- **Teks yang Dikaji**:
Efek samping asetosal?
Selain memiliki efek utama sebagai obat anti radang dan turun panas, asetosal memiliki beberapa efek lain sebagai efek samping.  Efek samping yang pertama adalah asetosal dapat mengencerkan darah. Kok bisa? Ya…., karena asetosal bekerja secara cukup kuat pada enzim COX-1 yang mengkatalisis pembentukan tromboksan dari platelet, suatu keping darah yang terlibat dalam proses pembekuan darah. Penghambatan sintesis tromboksan oleh asetosal menyebabkan berkurangnya efek pembekuan darah. Sehingga, asetosal bahkan dipakai sebagai obat pengencer darah pada pasien-pasien pasca stroke untuk mencegah serangan stroke akibat tersumbatnya pembuluh darah.

- **Tugas 1**: Sebutkan semua kegunaan asetosal sebagai obat yang disebut dalam teks tentang efek samping asetosal.
- **Tugas 2**: Lanjutkan teks tentang efek samping asetosal mulai setelah kalimat terakhirnya.

- **Data yang Diberikan**:
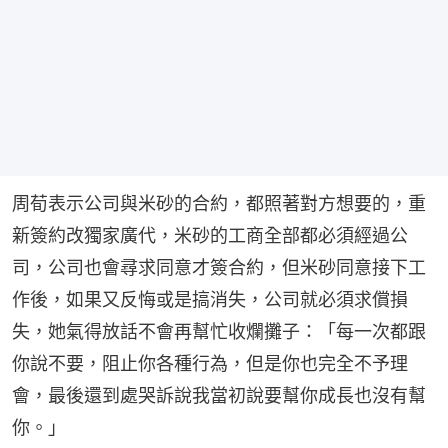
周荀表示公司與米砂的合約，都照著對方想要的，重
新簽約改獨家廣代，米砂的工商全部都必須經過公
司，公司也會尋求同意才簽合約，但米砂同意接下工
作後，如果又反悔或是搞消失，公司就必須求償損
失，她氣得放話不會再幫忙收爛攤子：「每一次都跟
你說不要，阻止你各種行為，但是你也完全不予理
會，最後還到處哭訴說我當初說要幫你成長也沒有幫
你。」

---

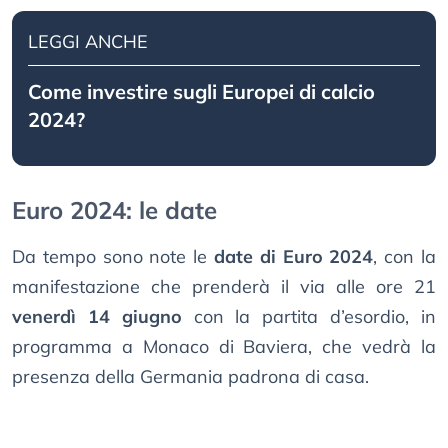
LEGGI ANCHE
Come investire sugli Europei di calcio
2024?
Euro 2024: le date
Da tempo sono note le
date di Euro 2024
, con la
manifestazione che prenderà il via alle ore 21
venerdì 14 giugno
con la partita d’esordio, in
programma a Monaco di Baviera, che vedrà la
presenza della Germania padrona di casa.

- **Jawaban 1**: Obat anti radang, obat turun panas, dan obat pengencer darah.

- **Jawaban 2**:
Apa implikasinya? Karena dia memiliki efek pengencer darah, maka tentu tidak tepat jika digunakan sebagai obat turun panas pada demam karena demam berdarah. Bayangin,… pada demam berdarah kan sudah ada risiko perdarahan karena berkurangnya trombosit, kok mau dikasih asetosal yang juga pengencer darah…. Apa ngga jadi tambah berdarah-darah tuh….. !!
Efek samping yang kedua dari asetosal atau Aspirin, dan sering menimpa anak-anak, adalah terjadinya  Sindrom Reye, suatu penyakit mematikan yang menganggu fungsi otak dan hati. Gejalanya berupa muntah tak terkendali, demam, mengigau dan tak sadar. Banyak studi telah menunjukkan adanya hubungan antara kejadian syndrome Reye pada anak-anak dengan penggunaan aspirin. Memang sih, angka kejadiannya tidak terlalu banyak, tapi sekali terjadi akibatnya sangat fatal. Sehingga, aspirin direkomendasikan untuk tidak digunakan sebagai turun panas pada anak-anak.

Efek samping asetosal yang ketiga sama dengan obat analgesik golongan AINS lainnya, adalah gangguan lambung, dan pernah dibahas di posting ini.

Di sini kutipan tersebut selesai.